Bagian 2

31 9 2
                                    

Duduk di sisi pria asing yang tengah mengemudi, aku memilih diam sembari menikmati perjalanan. Anehnya, aku tidak merasa curiga atas kebaikannya. Bisa saja dia membawaku ke manapun dia mau untuk melakukan kejahatan, sebab aku sudah berada di dalam mobil miliknya. Namun, semua itu sirna saat apa yang dia lakukan benar-benar tulus.

"Dah sampai. Ini hotelnya, kan?" Imran bertanya saat mobilnya berhenti di depan gerbang sebuah hotel.

Aku memindai tempat tersebut. Lalu, dengan semringah menjawab, "Iya, betul. Ini hotel tempat saya menginap. Nah, itu teman-teman saya sedang berkumpul di depan hotel."

"Syukurlah. Lain kali, kamu kena hati-hati. Tak semua orang boleh berbuat baik dengan kamu dalam keadaan seperti tadi."

"Iya, terima kasih, Im ... eh, Bang. Saya bersyukur bisa bertemu orang sebaik Abang di sini." Aku tersenyum.

"Sama-sama. Dah sana, kamu jumpai kawan-kawan kamu. Mereka pastilah sangat cemaskan kamu."

"Tak nak jumpa kawan-kawan saya dulu ke?"

Imran memandang lekat, sedikit tampak tercengang saat aku bicara bahasa melayu. Lalu, ia tergelak. "Tak payalah, Khalis. Dah senja ni. Saya nak balik rumah dulu. Kalau berkenan, saya mau minta phone number kamu sahaja. Siapa tahu, kita bisa menjalin persahabatan dan ... bisa jumpa lagi."

Sejenak aku berpikir. Memang tidak ada salahnya juga memberikan nomor telepon.

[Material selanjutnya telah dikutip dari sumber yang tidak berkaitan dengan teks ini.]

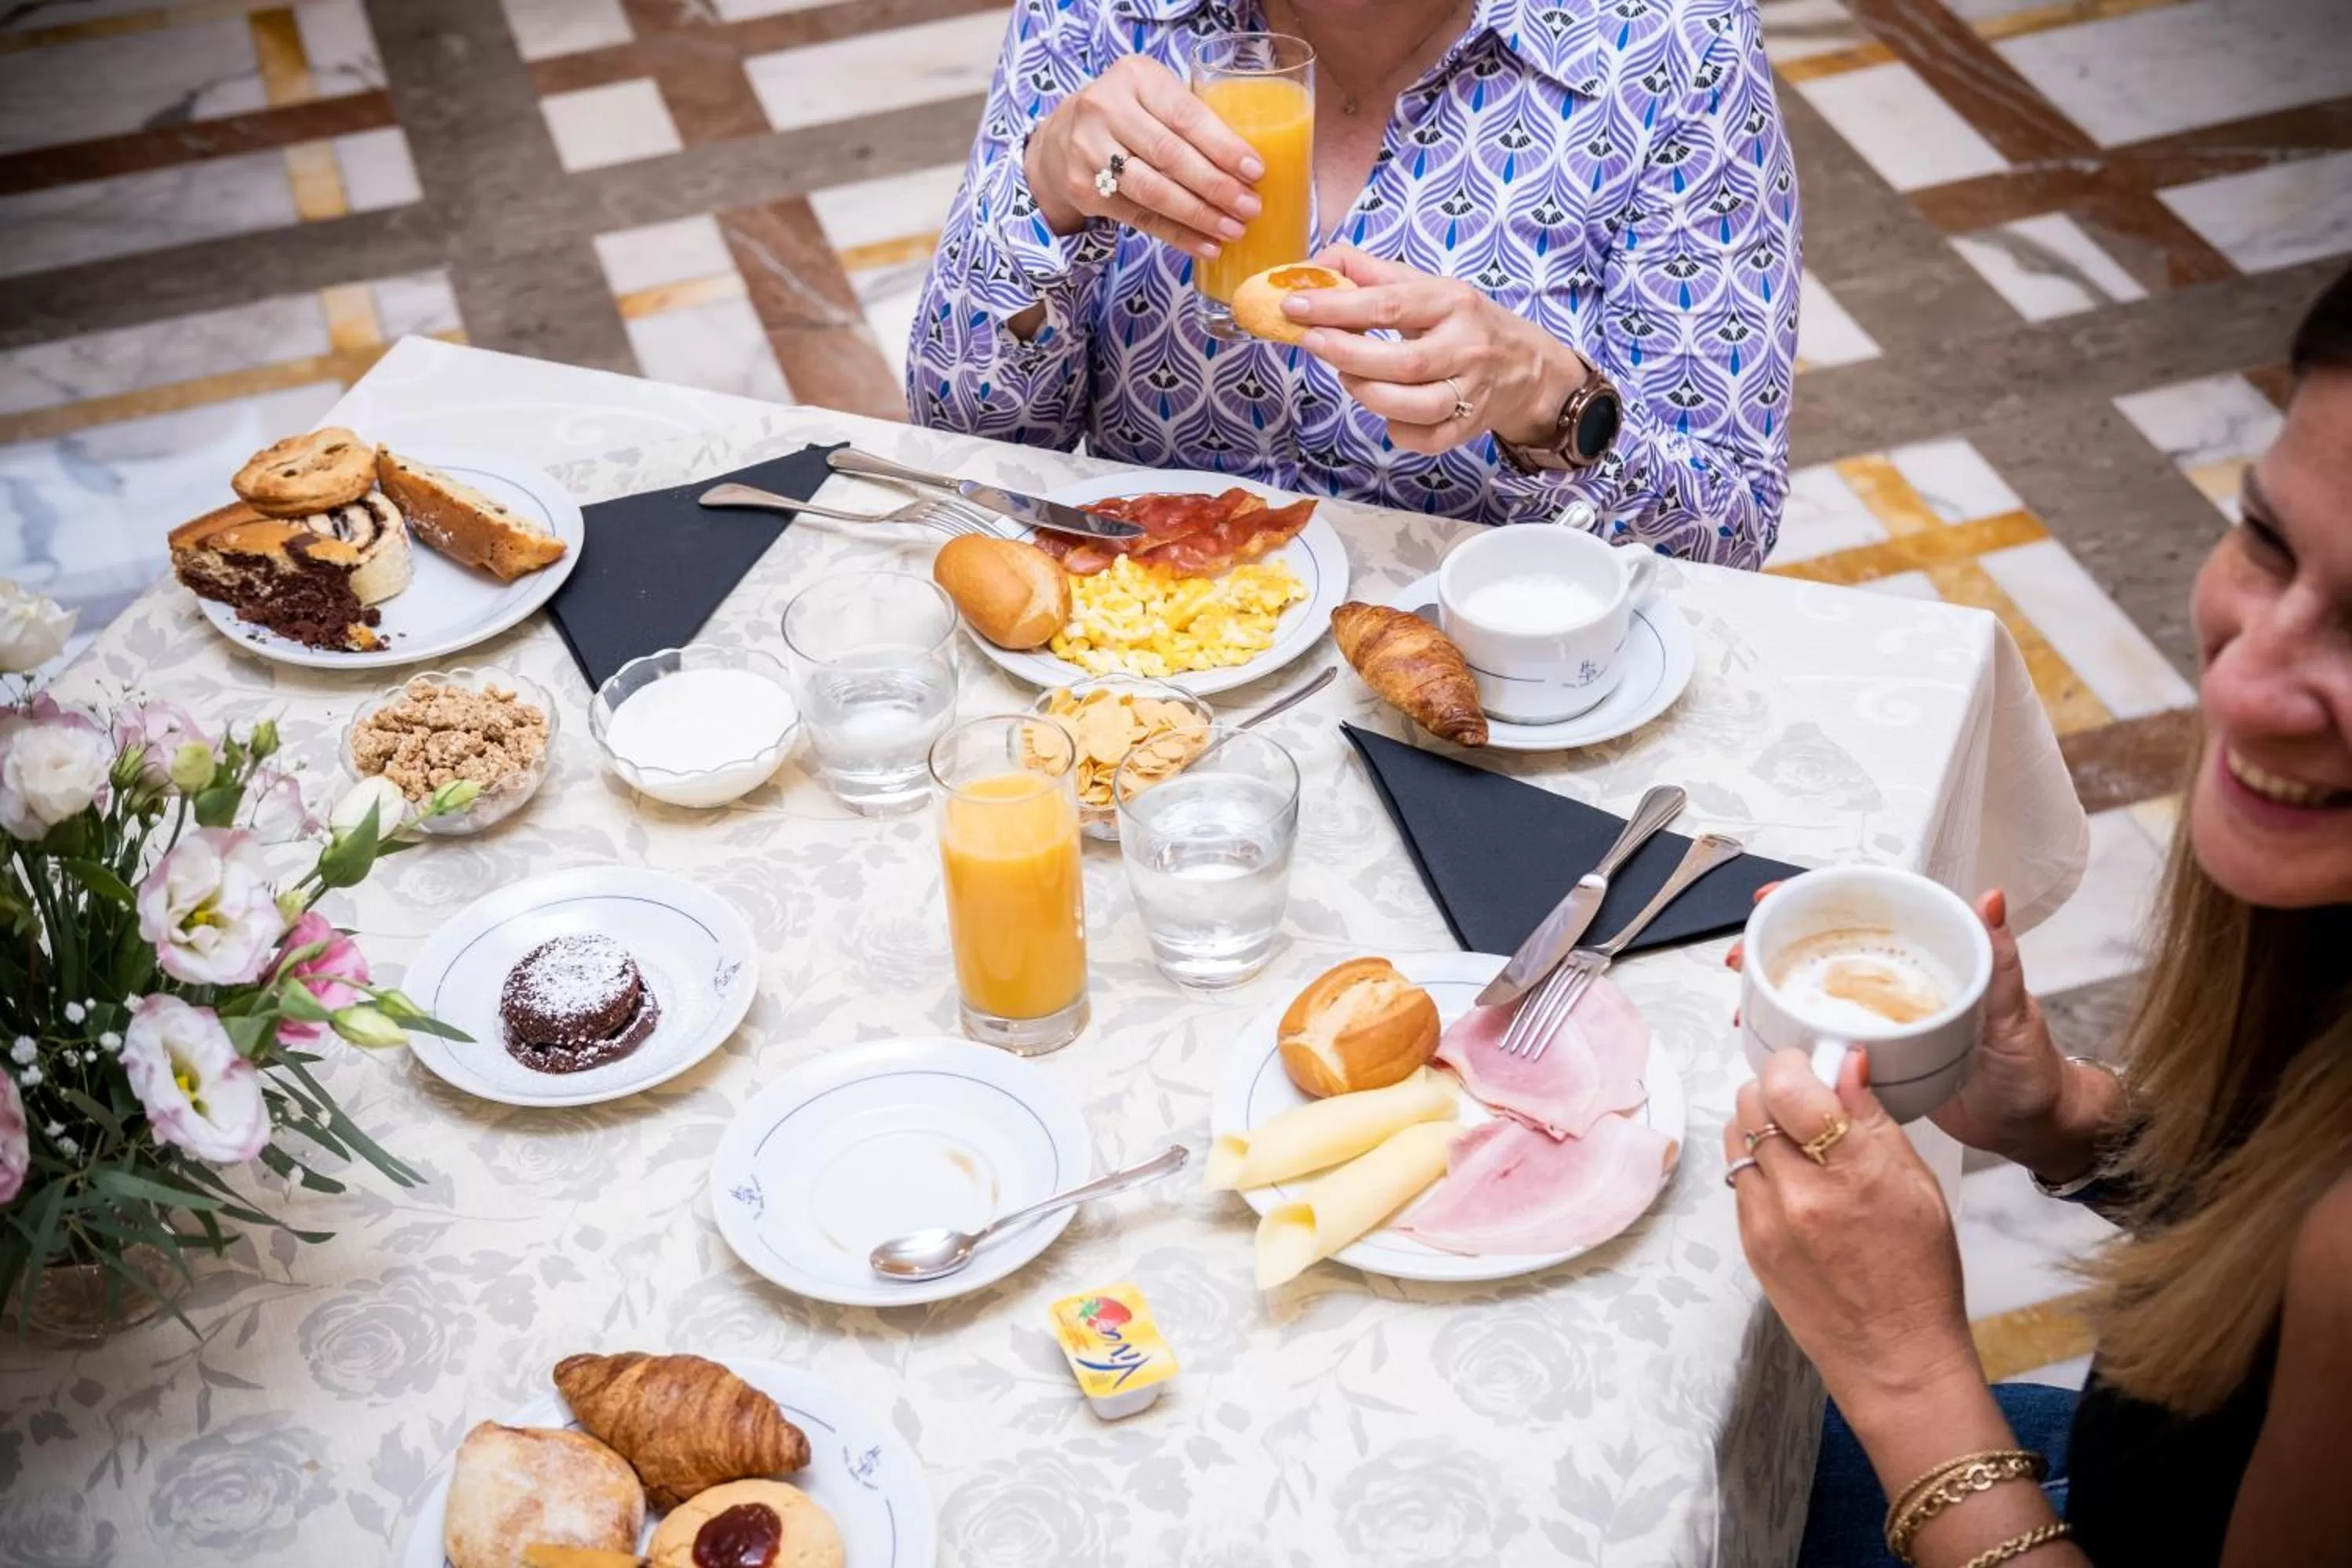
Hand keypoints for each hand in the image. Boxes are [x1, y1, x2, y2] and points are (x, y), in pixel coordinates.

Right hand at [1023, 55, 1263, 258]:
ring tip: (1233, 230)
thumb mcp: (1155, 96)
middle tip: (1250, 208)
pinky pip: (1138, 218)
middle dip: (1215, 186)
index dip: (1222, 146)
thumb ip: (1192, 118)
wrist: (1062, 135)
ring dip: (1198, 216)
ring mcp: (1088, 150)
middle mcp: (1105, 109)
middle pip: (1169, 155)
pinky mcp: (1083, 188)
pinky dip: (1176, 234)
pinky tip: (1205, 245)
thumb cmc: (1130, 114)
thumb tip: (1250, 167)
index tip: (1255, 171)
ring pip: (1152, 191)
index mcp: (1135, 77)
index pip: (1184, 115)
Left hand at [1283, 245, 1588, 454]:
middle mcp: (1467, 347)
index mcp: (1453, 302)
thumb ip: (1371, 274)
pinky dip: (1398, 430)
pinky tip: (1386, 410)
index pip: (1390, 305)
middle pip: (1403, 362)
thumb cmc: (1462, 322)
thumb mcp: (1426, 287)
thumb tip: (1315, 265)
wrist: (1527, 366)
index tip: (1294, 305)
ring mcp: (1471, 391)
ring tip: (1347, 376)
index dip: (1337, 307)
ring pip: (1415, 406)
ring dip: (1368, 393)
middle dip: (1347, 354)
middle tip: (1310, 342)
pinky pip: (1426, 439)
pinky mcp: (1469, 428)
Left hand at [1726, 1049, 1981, 1419]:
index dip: (1796, 1064)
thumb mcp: (1918, 1185)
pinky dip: (1760, 1165)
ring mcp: (1765, 1219)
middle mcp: (1799, 1193)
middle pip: (1752, 1099)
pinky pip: (1739, 1176)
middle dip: (1778, 1089)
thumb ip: (1873, 1118)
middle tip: (1808, 1101)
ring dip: (1762, 1123)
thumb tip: (1847, 1061)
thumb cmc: (1919, 1274)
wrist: (1893, 1357)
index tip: (1813, 1066)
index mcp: (1852, 1173)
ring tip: (1800, 1142)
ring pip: (1736, 1132)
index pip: (1789, 1085)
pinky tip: (1794, 1182)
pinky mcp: (1747, 1241)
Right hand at [1727, 886, 2107, 1178]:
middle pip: (1829, 948)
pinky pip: (1827, 1036)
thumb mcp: (2014, 1012)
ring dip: (1780, 990)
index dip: (1814, 899)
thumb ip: (2000, 957)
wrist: (2031, 1127)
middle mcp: (1901, 982)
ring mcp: (1885, 1019)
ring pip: (1821, 992)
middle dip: (1779, 945)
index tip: (1772, 898)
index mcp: (1932, 956)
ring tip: (1748, 999)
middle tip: (1745, 957)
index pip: (1866, 910)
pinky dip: (1795, 1035)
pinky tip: (1773, 1044)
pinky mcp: (1876, 1057)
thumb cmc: (2031, 1068)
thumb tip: (1991, 899)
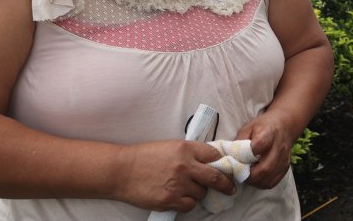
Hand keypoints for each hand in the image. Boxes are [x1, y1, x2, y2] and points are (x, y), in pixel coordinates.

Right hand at [114, 140, 235, 211]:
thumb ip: (191, 153)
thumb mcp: (171, 146)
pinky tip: (179, 197)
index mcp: (186, 148)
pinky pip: (189, 205)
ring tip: (186, 188)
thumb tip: (211, 161)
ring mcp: (178, 184)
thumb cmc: (145, 157)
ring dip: (198, 192)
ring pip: (202, 193)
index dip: (222, 162)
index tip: (227, 168)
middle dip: (227, 184)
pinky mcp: (169, 200)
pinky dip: (188, 203)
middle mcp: (185, 166)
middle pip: (216, 177)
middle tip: (231, 188)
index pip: (215, 155)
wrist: (122, 170)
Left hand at [235, 112, 295, 188]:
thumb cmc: (263, 126)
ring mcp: (284, 159)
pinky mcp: (286, 167)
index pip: (259, 145)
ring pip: (268, 179)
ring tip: (247, 176)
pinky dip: (262, 183)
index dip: (247, 155)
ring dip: (255, 182)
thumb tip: (230, 158)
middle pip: (265, 168)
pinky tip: (256, 177)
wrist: (285, 125)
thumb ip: (239, 142)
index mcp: (269, 133)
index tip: (238, 160)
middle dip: (249, 176)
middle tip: (240, 174)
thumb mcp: (248, 128)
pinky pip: (273, 182)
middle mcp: (279, 147)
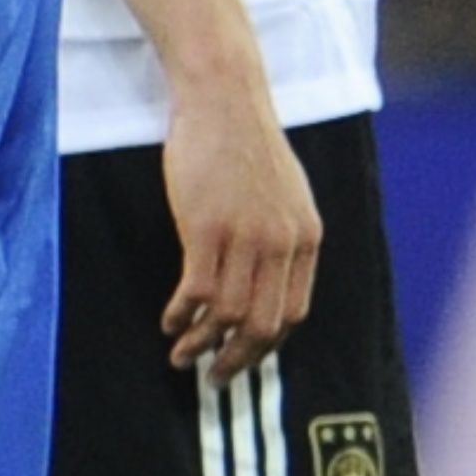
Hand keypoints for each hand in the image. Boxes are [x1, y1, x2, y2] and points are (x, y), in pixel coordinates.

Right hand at [159, 80, 321, 381]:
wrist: (222, 99)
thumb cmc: (243, 141)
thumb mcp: (283, 193)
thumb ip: (281, 236)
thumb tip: (265, 278)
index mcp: (306, 239)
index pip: (293, 313)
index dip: (265, 343)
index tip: (242, 356)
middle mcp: (282, 245)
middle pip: (262, 324)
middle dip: (237, 359)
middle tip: (215, 377)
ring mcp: (245, 237)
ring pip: (226, 314)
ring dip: (202, 343)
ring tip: (182, 355)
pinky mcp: (205, 228)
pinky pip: (195, 291)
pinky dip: (181, 315)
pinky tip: (169, 320)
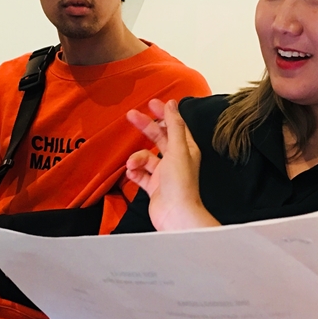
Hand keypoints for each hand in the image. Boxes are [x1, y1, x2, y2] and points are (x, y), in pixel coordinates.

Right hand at [125, 99, 217, 230]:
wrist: (175, 215)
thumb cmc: (181, 185)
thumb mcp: (178, 149)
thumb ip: (174, 126)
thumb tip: (172, 105)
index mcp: (186, 149)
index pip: (175, 126)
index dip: (164, 114)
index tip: (152, 103)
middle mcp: (176, 160)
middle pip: (159, 137)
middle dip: (145, 127)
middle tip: (131, 115)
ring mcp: (164, 174)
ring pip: (146, 157)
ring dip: (136, 158)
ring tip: (132, 164)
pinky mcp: (154, 187)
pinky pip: (140, 174)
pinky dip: (134, 173)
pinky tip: (132, 173)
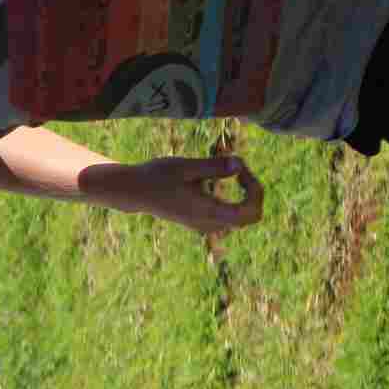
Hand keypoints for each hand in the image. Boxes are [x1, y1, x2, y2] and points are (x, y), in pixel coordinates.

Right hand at [85, 154, 263, 236]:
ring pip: (241, 218)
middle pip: (250, 217)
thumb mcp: (185, 166)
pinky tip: (222, 179)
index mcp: (206, 211)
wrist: (134, 192)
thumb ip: (213, 166)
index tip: (240, 167)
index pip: (248, 212)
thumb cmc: (157, 175)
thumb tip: (240, 163)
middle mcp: (208, 223)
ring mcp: (205, 225)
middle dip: (253, 192)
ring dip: (244, 194)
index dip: (254, 189)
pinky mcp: (201, 222)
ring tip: (230, 170)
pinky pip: (230, 216)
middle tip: (239, 168)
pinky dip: (235, 198)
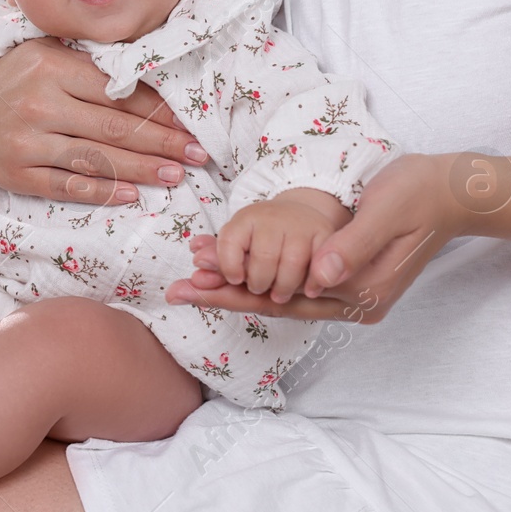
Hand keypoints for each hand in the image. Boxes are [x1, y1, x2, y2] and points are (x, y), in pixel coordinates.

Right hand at [0, 36, 208, 205]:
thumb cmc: (17, 78)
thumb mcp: (48, 54)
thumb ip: (91, 66)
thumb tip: (154, 83)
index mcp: (52, 66)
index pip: (118, 92)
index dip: (159, 111)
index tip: (189, 124)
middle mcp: (39, 103)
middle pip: (114, 128)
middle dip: (162, 143)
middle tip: (197, 154)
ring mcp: (26, 142)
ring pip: (97, 160)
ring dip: (142, 170)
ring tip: (176, 176)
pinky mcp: (17, 174)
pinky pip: (68, 186)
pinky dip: (103, 192)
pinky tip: (132, 194)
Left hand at [168, 153, 468, 321]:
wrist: (454, 191)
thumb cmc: (420, 193)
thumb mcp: (386, 212)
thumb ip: (352, 245)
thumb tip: (318, 275)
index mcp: (362, 293)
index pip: (285, 299)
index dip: (236, 292)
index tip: (195, 286)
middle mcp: (354, 300)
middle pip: (276, 302)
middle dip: (225, 293)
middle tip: (177, 288)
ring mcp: (351, 291)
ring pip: (281, 293)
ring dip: (238, 284)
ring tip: (193, 276)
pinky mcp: (347, 275)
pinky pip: (293, 280)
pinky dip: (259, 273)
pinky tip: (231, 266)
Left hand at [207, 189, 349, 302]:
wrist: (311, 219)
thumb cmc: (271, 242)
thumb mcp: (244, 250)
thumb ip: (218, 266)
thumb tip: (182, 278)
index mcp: (247, 218)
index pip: (229, 242)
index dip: (228, 267)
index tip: (235, 279)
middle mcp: (273, 217)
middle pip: (262, 259)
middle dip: (259, 283)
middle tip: (260, 289)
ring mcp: (302, 225)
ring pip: (291, 265)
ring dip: (284, 288)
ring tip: (280, 294)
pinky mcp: (328, 235)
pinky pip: (319, 268)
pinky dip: (312, 286)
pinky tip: (308, 291)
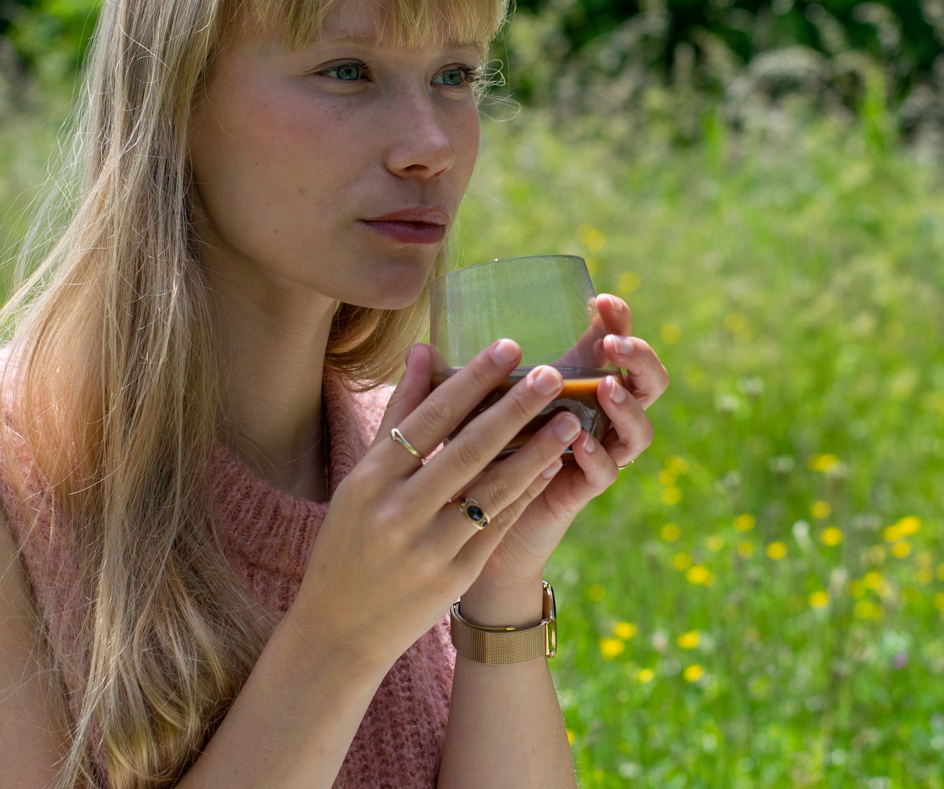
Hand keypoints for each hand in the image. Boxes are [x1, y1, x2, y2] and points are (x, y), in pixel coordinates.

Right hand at [289, 340, 591, 672]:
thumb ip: (400, 413)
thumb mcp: (363, 477)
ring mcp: (428, 549)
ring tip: (570, 418)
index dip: (472, 381)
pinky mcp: (455, 577)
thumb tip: (425, 349)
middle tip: (551, 374)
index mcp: (371, 480)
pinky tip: (553, 465)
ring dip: (535, 452)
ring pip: (491, 490)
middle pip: (465, 450)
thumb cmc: (351, 539)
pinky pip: (498, 526)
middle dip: (513, 409)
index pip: (430, 419)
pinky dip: (526, 493)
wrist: (338, 629)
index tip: (508, 348)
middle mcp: (398, 512)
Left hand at [468, 294, 669, 588]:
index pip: (615, 343)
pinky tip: (578, 439)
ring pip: (640, 429)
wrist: (472, 526)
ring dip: (626, 405)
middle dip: (640, 358)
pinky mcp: (582, 490)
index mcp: (577, 383)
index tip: (604, 299)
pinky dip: (596, 453)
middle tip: (617, 343)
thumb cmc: (472, 456)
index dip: (619, 320)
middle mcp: (596, 416)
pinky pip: (607, 471)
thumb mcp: (466, 409)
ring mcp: (595, 452)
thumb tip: (421, 346)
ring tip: (606, 387)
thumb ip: (456, 382)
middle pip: (648, 383)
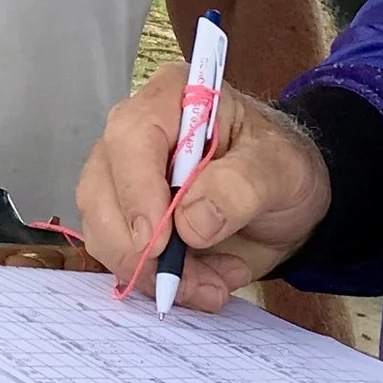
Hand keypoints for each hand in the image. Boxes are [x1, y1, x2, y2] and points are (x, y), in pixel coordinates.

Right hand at [75, 65, 330, 309]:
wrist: (281, 202)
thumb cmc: (279, 168)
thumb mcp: (281, 170)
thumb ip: (240, 187)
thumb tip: (190, 223)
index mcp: (172, 98)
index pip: (132, 138)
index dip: (137, 191)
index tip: (160, 242)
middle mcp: (132, 133)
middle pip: (101, 190)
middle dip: (141, 249)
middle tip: (194, 284)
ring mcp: (119, 178)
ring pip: (102, 231)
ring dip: (153, 272)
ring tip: (212, 284)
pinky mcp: (120, 219)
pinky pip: (116, 258)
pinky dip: (155, 282)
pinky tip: (200, 283)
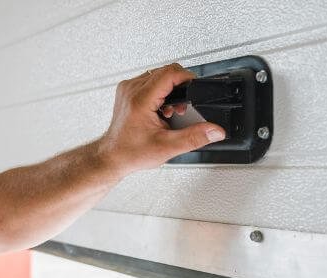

Ya, hanya nomor telepon saja, kan, bukan memberikan hati?

"Of course," sahutku pada akhirnya.

Imran tampak senang, lalu menyodorkan ponselnya padaku.

"Masih lama lagi duduk kat Malaysia, kan?"

Pertanyaan Imran mencipta kerutan di dahi. Kurang paham dengan kata duduk yang diucapkannya. "Duduk?"

"Eumm, maksud saya ... kamu masih lama di sini, kan?"

"Eummm, paling tiga hari lagi kami balik ke Indonesia."

"Ouwh, oke." Dia mengangguk-angguk.

"Sekali lagi ... terima kasih sudah menolong saya," ucapku sebelum turun dari mobil dan menyerahkan kembali ponsel milik Imran.

"Sama-sama. Bye, Khalis!"

"Assalaamu'alaykum," ucapku dengan maksud sedikit menyindir.

Dia tertawa kecil, menampakkan susunan giginya yang sangat rapi. "Wa'alaykumussalaam. Moga kita bisa jumpa lagi."

***

"Khaliiiiisssss, ya Allah, ya Rabb!"

"Kami sampai stres mencari kamu tau, nggak?"

"Kamu ke mana saja? Hampir kami lapor polisi."

Sambutan teman-teman membuat senyumku merekah.   Mereka memelukku. Sang ketua rombongan, yang tak lain adalah manajer tempatku bekerja, sempat mengomel walau akhirnya dia terlihat lega dengan kedatanganku. Aku pun menceritakan kenapa bisa sampai terpisah dari mereka, hingga ada orang baik yang mengantarku sampai ke hotel.

"Makanya, kalau di negara orang, lemotnya nggak usah dibawa. Bisa-bisanya ketinggalan," celetuk Hasna, yang sangat hafal dengan sifatku.

"Lagian, kalian kenapa tidak berusaha mencariku? Malah duluan ke hotel," protesku sambil bersungut-sungut.

"Kami udah nyari kamu berkeliling, bahkan udah dibantu sama pemandu wisata, tapi kamu kek hilang di telan bumi. Mana HP nggak aktif pula. Makanya kami putuskan kembali ke hotel dulu, berharap kamu ada di sini."

Aku menyengir. "HP-ku habis baterai."

"Dasar teledooooor, Khaliiiissssss!" Mereka bersorak.

"Lain kali kalau hilang, kami nggak mau tahu lagi!" celetuk salah satu temanku.